Les conséquences pour les pompiers ont été lourdes : l’un d’eux a subi une rupture du tendon du biceps (ITT de 8 jours), un autre une fracture du radius (ITT de 3 jours), et le troisième un traumatisme à la paumette (ITT d’1 jour). Une quatrième, une femme sapeur-pompier, bien que non blessée physiquement, a été profondément choquée par la violence de la scène.

En garde à vue, l'homme avait tenté de justifier ses actes. Il affirmait avoir voulu débroussailler son terrain et accusait les pompiers de l’avoir pris de haut. Il reconnaissait avoir porté le premier coup, tout en minimisant sa responsabilité : "Le feu était maîtrisé, leur intervention n’était pas justifiée. J’ai agi en état de légitime défense, ils m’ont manqué de respect." Placé en garde à vue, puis incarcéré en détention provisoire depuis le 3 juillet dernier après une première comparution immédiate, il a fini par exprimer des regrets lors de l’audience de vendredi. "Quelques semaines de détention m’ont fait réfléchir. Je me suis senti agressé verbalement, mal compris. J’ai mis un coup à un pompier. Mon geste est incompréhensible, je suis quelqu’un de gentil. Je regrette."

Un fort ressentiment envers les hommes du feu

Son casier judiciaire est lourd : neuf condamnations, dont plusieurs pour conduite sous l’empire d'un état alcoolique. En mars 2025, il avait déjà été condamné pour outrages et violences sur pompiers, des faits identiques à ceux de juin 2026. "Vous avez un problème avec les pompiers, monsieur ?", lui a demandé la présidente. "Non, je n’ai rien contre eux. Mon problème, c’est l’alcool", a-t-il répondu. Pourtant, l’expert psychiatre a relevé un fort ressentiment envers les hommes du feu, ce qui a interpellé la présidente : "Être condamné deux fois en deux ans pour des outrages et des violences à l’encontre des pompiers, ça pose question." L'accusé a reconnu une consommation quotidienne de bières, pouvant aller jusqu’à 20 par jour. Le 29 juin dernier, "j’en avais bu une dizaine…", a-t-il admis.

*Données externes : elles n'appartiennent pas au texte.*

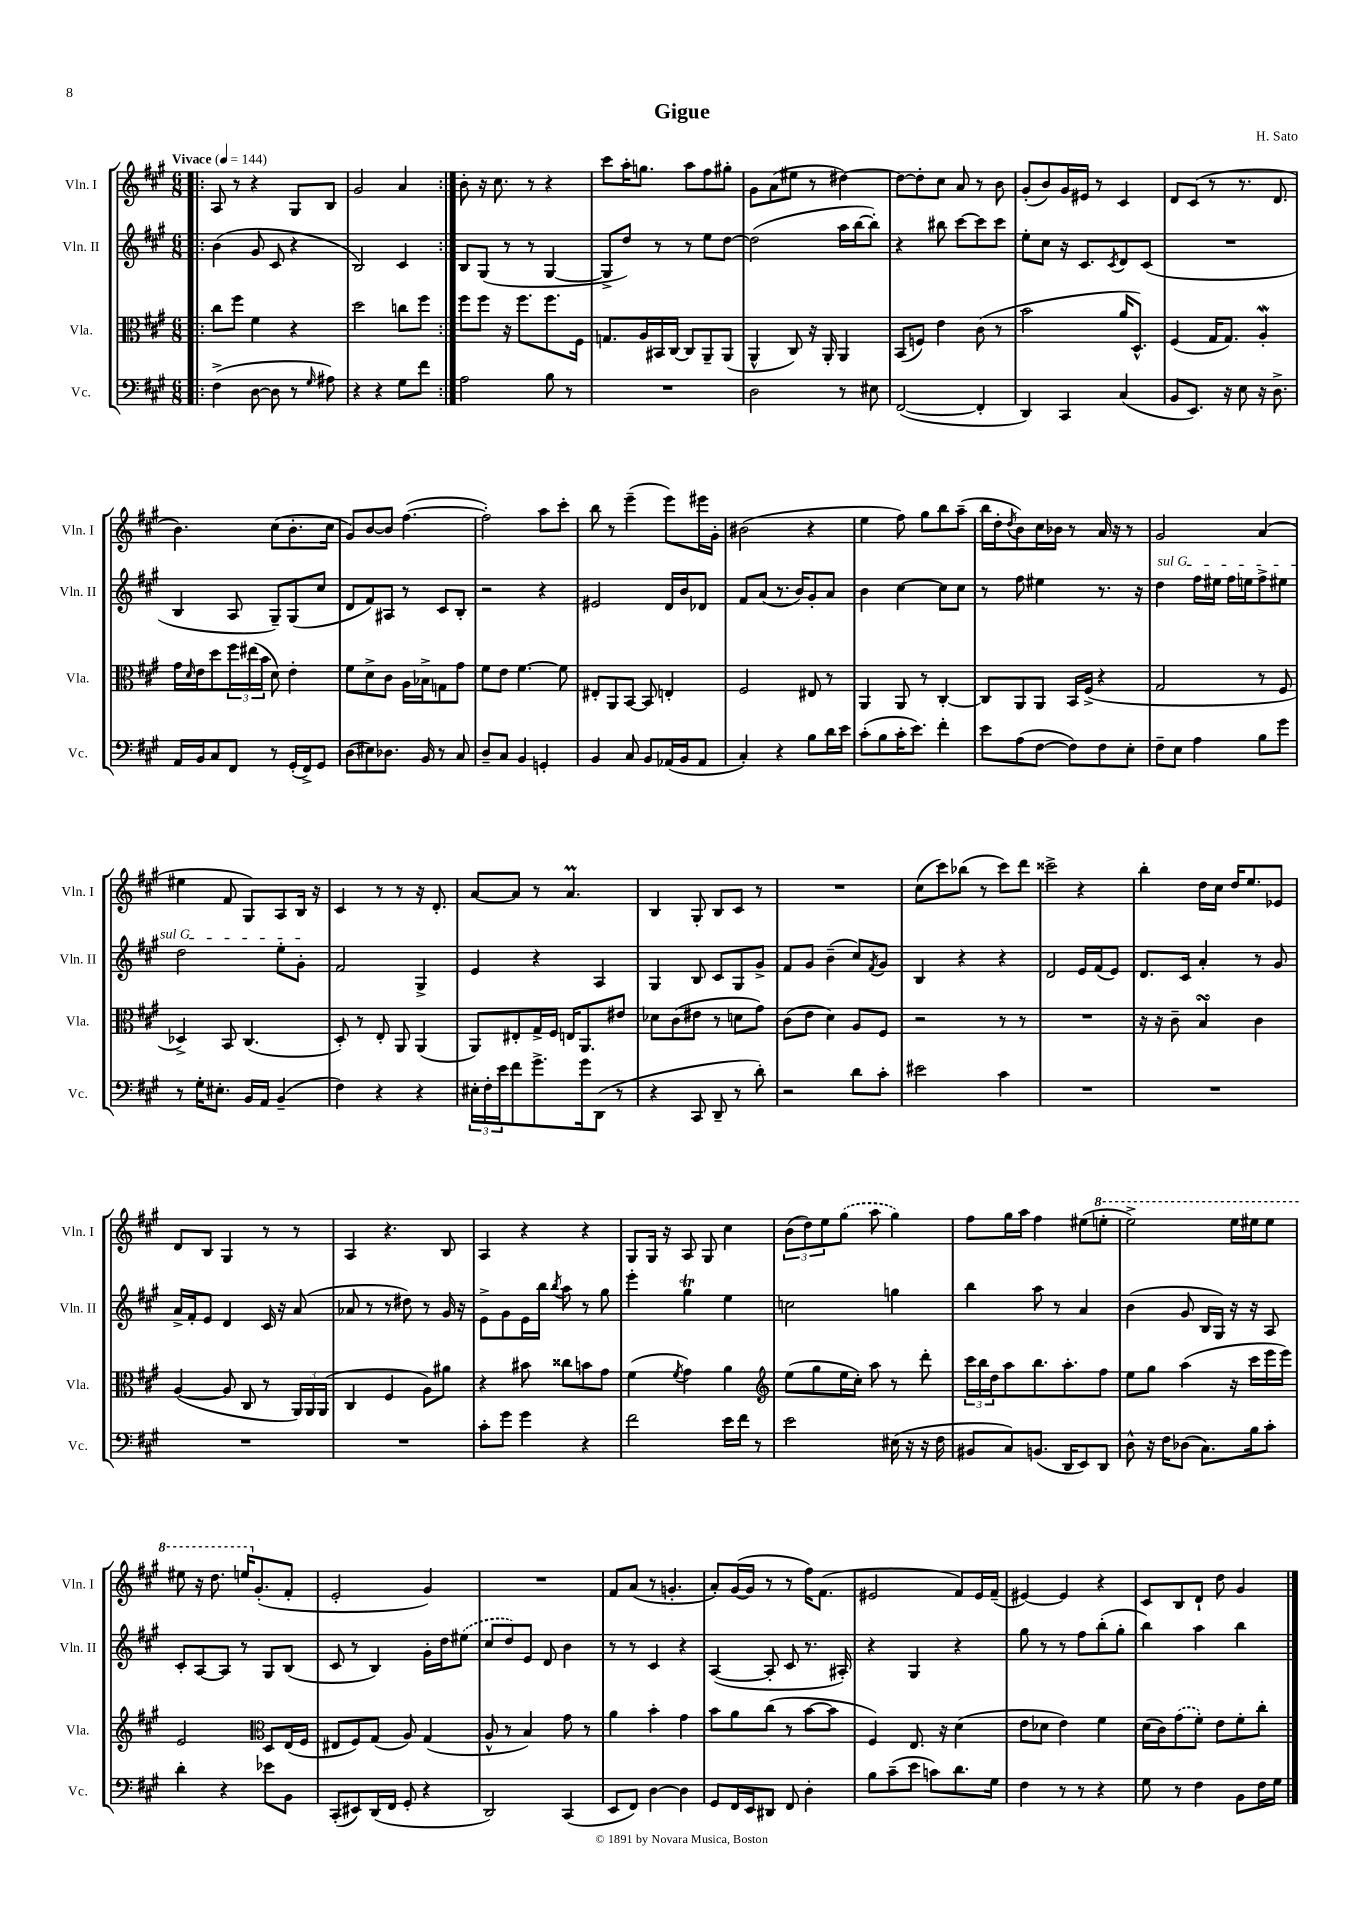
\header { title = "Gigue" composer = "H. Sato" }
<<
\new StaffGroup <<
\new Staff = "s0" \with { instrumentName = "Vln. I" shortInstrumentName = "Vln. I" } {
    \clef treble \key a \major \numericTimeSignature \time 6/8 \tempo "Vivace" 4 = 144
    \repeat volta 2 { \bar ".|:" a8 r8 r4 gis8 b8 |
    gis'2 a'4 | }
    b'8-. r16 cis''8. r8 r4 |
    cis'''8 a''16-. g''8. a''8 fis''8 gis''8-. |
    gis'8 a'8( eis''8 r8 dis''4~) |
    dis''8~ dis''8-. cis''8 a'8 r8 b'8 |
    gis'8-.( b'8) gis'16 eis'16 r8 cis'4 |
    d'8 cis'8( r8 r8. d'8. |
    b'4.) cis''8( b'8.-. cis''16 |
    gis'8) b'8~ b'8 fis''4.~( |
    fis''2-.) a''8 cis'''8-. |
    b''8 r8 e'''4--( e'''8) eis'''16 gis'16-. |
    bis'2( r4 |
    e''4 fis''8) gis''8 b''8 a''8--( |
    b''16 d''16-. \acciaccatura { d''8 } b'8) cis''16 bes'16 r8 a'16 r16 r8 |
    gis'2 a'4( |
    eis''4 fis'8 gis8) a8 b16 r16 |
    cis'4 r8 r8 r16 d'8.-. |
    a'8~ a'8 r8 a'4.\prall |
    b4 gis8-. b8 cis'8 r8 |
    R2. |
    cis''8( cis'''8) bes''8( r8 cis'''8) d'''8 |
    cisis'''2-> r4 |
    b''4-. d''16 cis''16 d''16 e''8. ees'8 |
    d'8 b8 gis4 r8 r8 |
    a4 r4. b8 |
    a4 r4 r4 |
    gis8 gis16 r16 a8 gis8 cis''4 |
    \tuplet 3/2 { b'8( d''8) e''8 } \once \slurDashed gis''8( a''8 gis''4) |
    fis''8 gis''16 a''16 fis''4 eis''8( \ottava #1 e'''!8-. |
    e'''2->) e'''16 eis'''16 eis'''8 |
    eis'''8 r16 d'''8. e'''16 \ottava #0 gis'8.-.( fis'8-. |
    e'2-. gis'4) |
    R2. |
    fis'8 a'8( r8 g'4.-. |
    a'8-.) gis'16~( gis'16 r8 r8 fis''16) fis'8.( |
    eis'2 fis'8) eis'16 fis'16--( |
    eis'4~) eis'4 r4 |
    cis'8 b8 d'8-! d''8 gis'4 \bar "|." |
}
\new Staff = "s1" \with { instrumentName = "Vln. II" shortInstrumentName = "Vln. II" } {
    \clef treble \key a \major \numericTimeSignature \time 6/8
    \repeat volta 2 { \bar ".|:" b'4( gis'8 cis'8 r4 |
    b2) cis'4 | }
    b8 gis8( r8 r8 gis4~ |
    gis8-> d''8) r8 r8 e''8 d''8~ |
    d''2( a''16 b''16~ b''8-.) |
    r4 bis''8 cis'''8~ cis'''8 cis'''8 |
    e''8-. cis''8 r16 cis'8. \acciaccatura { cis'8 } d'8 cis'8( |
    R2. |
    b4 a8 gis8--) gis8( cis''8 |
    d'8 fis'8) ais8 r8 cis'8 b8-. |
    r2 r4 |
    eis'2 d'16 b'16 des'8 |
    fis'8 a'8( r8. b'16) gis'8-. a'8 |
    b'4 cis''4~ cis''8 cis''8 |
    r8 fis''8 eis''4 r8. r16 |
    \once \override TextSpanner.bound-details.left.text = \markup { \italic "sul G" } d''4\startTextSpan fis''16 eis''16 fis''16 e''16 fis''8-> eis''8 |
    d''2 e''8-. gis'8-.\stopTextSpan |
    fis'2 gis4-> |
    e'4 r4 a4 |
    gis4 b8 cis'8 gis8 gis'8-> |
    fis'8 gis'8 b'4--( cis''8) \acciaccatura { fis'8 } gis'8 |
    b4 r4 r4 |
    d'2 e'16 fis'16( e'8) |
    d'8. cis'16 a'4-. r8 gis'8 |
    a'16-> fis'16-. e'8 d'4 cis'16 r16 a'8( |
    aes'8 r8 r8 dis''8) r8 gis'16 r16 |
    e'8-> gis'8 e'16 b''16 \acciaccatura { b''8 } a''8 r8 gis''8 |
    e'''4-. gis''4\trill e''4 |
    c''2 g''4 |
    b''4 a''8 r8 a'4 |
    b'4( gis'8 b16 gis16) r16 r16 a8 |
    cis'8-. a8~ a8 r8 gis8 b8( |
    cis'8 r8 b4) gis'16-. d''16 \once \slurDashed eis''8( |
    cis''8 d''8) e'8 d'8 b'4 |
    r8 r8 cis'4 r4 |
    a4~( a8-. cis'8 r8. ais16-.) |
    r4 gis4 r4 |
    gis''8 r8 r8 fis''8 b''8-.( gis''8-. |
    b''4) a''4 b''4 \bar "|." |
}
\new Staff = "s2" \with { instrumentName = "Vla." shortInstrumentName = "Vla." } {
    \clef alto \key a \major \numericTimeSignature \time 6/8
    \repeat volta 2 { \bar ".|:" cis''8 fis''8 fis'4 r4 |
    d''2 c''8 fis''8 | }
    fis''8 fis''8 r16 fis''8. fis''8. fis16 |
    g8. a16 bis,16 cis16~ cis8 a,8-- a,8( |
    a,4-^ cis8) r16 a,16-. a,4 |
    b,8( f8) e'4 cis'8( r8 |
    b'2 a'16 d8.-^) |
    fis4( gis16 gis8.) a4-.\mordent |
    gis'16 \grace { d'16 } e'16 d''8 \tuplet 3/2 { fis''16 eis''16( b'16 } d'8) e'4-. |
    fis'8 d'8-> cis'8 a16 bes16-> g8 gis'8 |
    fis'8 e'8 fis'4.~ fis'8 |
    eis8-. a,8 b,8~ b,8 e4-. |
    fis2 eis8 r8 |
    a,4 a,8 r8 cis4~-. |
    cis8 a,8 a,8 b,16 fis16->( r4 |
    gis2 r8 fis8 |
    des4->) b,8 cis4.( |
    d8-.) r8 e8-. a,8 a,4( |
    a,8) eis8-. gis16-> fis16 e16 a,8. eis'8 |
    des'8 cis'8( eis'8 r8 d'8 gis'8) |
    cis'8( e'8 d'4) a8 fis8 |
    r2 r8 r8 |
    R2. |
    r16 r16 cis'8-- b4\turn cis'4 |
    a4~( a8 cis8 r8 \tuplet 3/2 { a,16) a,16 a,16( } |
    cis4 fis4 a8) ais'8 |
    r4 bis'8 cisis''8 b'8 gis'8 |
    fis'4( \acciaccatura { fis'8 } gis'4) a'4 |
    \clef treble e''8( gis''8 e''16 cis''16-.) a''8 r8 d'''8-. |
    \tuplet 3/2 { cis'''16 b''16 d''16 } a''8 b''8. a''8.-. fis''8 |
    e''8 gis''8 a''4( r16 cis'''16 e'''16 e'''16) |
    e'2 \clef alto d8 e16( fis16 |
    eis8 fis8) gis8( a8) gis4( |
    a8-^ r8 b4) gis'8 r8 |
    a'4 b'4-. gis'4 |
    b'8 a'8 cis''8( r8 b'8~ b'8 |
    fis4) e8. r16 d'4( |
    e'8 des'8 e'4) fis'4 |
    d'16( cis'16) \once \slurDashed gis'8( fis'8-.) e'8 fis'8-. cis''8-. \bar "|." |
}
\new Staff = "s3" \with { instrumentName = "Vc." shortInstrumentName = "Vc." } {
    \clef bass \key a \major \numericTimeSignature \time 6/8
    \repeat volta 2 { \bar ".|:" fis4->( d8~ d8 r8 \grace { gis16 } ais8) |
    r4 r4 gis8 fis'8 | }
    a2 b8 r8 |
    R2. |
    d2 r8 eis8 |
    fis,2~( fis,4-. |
    d,4) cis,4 cis4( |
    b,8 e,8.) r16 e8 r16 d8.-> |
    a,16 b,16 cis8 fis,8 r8 gis,16-.( fis,16->) gis,8 |
    d8( eis8) des8. b,16 r8 cis8 |
    d8-- cis8 b,4 g,4-. |
    b,4 cis8 b,8 aes,16( b,16 aes,8 |
    cis4-.) r4 b8 d'16 e'16 |
    cis'8-.( b8 cis'16-. e'8.) fis'4-. |
    e'8 a8( fis8~ fis8) fis8 e8-. |
    fis8-- e8 a4 b8 gis'8 |
    r8 gis16-. eis8.-. b,16 a,16 b,4--( |
    fis4) r4 r4 |
    \tuplet 3/2 { eis16-. fis16-. e'16 } fis'8 gis'8.-> gis'16 d,8( r8 |
    r4 cis,8 d,8-- r8 d'8-.) |
    r2 d'8 cis'8-. |
    eis'2 cis'4 |
    R2. |
    R2. |
    R2. |
    R2. |
    cis'8-. gis'8 gis'4 r4 |
    fis'2 e'16 fis'16 r8 |
    e'2 eis16( r16 r16 fis16 |
    bis,8 cis8) b,8.( d,16 e,8) d,8 |
    d8-^ r16 fis16 des8( cis8.) b16 cis'8-. |
    d'4-. r4 ees'8 b,8 |
    cis,8-.( eis,8) d,16( fis,16 gis,8-. r4 |
    d,2) cis,4( |
    e,8 fis,8) d4~ d4 |
    gis,8 fis,16 e,16 dis,8 fis,8 d4-. |
    b8 cis'8--( e'8 c'8) d'8. gis16 |
    fis4 r8 r8 r4 |
    gis8 r8 fis4 b,8 fis16 gis16 \bar "|." |
}
>>
>>
\layout { \context { \Score \remove "Bar_number_engraver" } }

Maître Fremond, avocate de la partie civile, a tenu à rappeler le professionnalisme des pompiers. "Dès leur arrivée, l’un d’eux, ayant déjà connu une altercation avec le propriétaire en 2024, a prévenu l’équipage. Malgré les insultes et l’agitation, ils ont cherché à calmer la situation." L’un des pompiers est toujours en arrêt de travail (son ITT a été réévaluée à 90 jours), avec des difficultés pour les gestes du quotidien. Un autre doit voir son ITT réévaluée et porte toujours une attelle. Les conséquences pour les victimes vont bien au-delà des blessures physiques.

"À travers cette agression, c’est l’institution toute entière qui est touchée"

"Ces conséquences ne sont pas marquées sur les certificats médicaux. Mais pour certains, il s'agit de remettre en question leur métier. Les violences contre les pompiers deviennent de plus en plus courantes. Il est crucial que ces actes ne soient pas banalisés, a insisté l’avocate. À travers cette agression, c’est l’institution toute entière qui est touchée."

De son côté, le procureur a souligné une personnalité inquiétante, des excuses peu convaincantes, un parcours judiciaire chargé et une récidive avérée. "Le risque de récidive persiste, malgré les accompagnements judiciaires passés", a-t-il souligné, avant de requérir 2 ans de prison ferme, avec maintien en détention, inéligibilité pendant 5 ans et interdiction d’exercer une fonction publique.

L’avocate de la défense, quant à elle, a reconnu "l’intolérable comportement" de son client, mais a plaidé pour une peine mixte (ferme et travaux d'intérêt général) afin de rompre son isolement, qu'elle estime être la racine du problème. Finalement, le tribunal a reconnu l'accusé coupable des faits reprochés, l'a condamné à 18 mois de prison ferme et a prononcé son maintien en détention.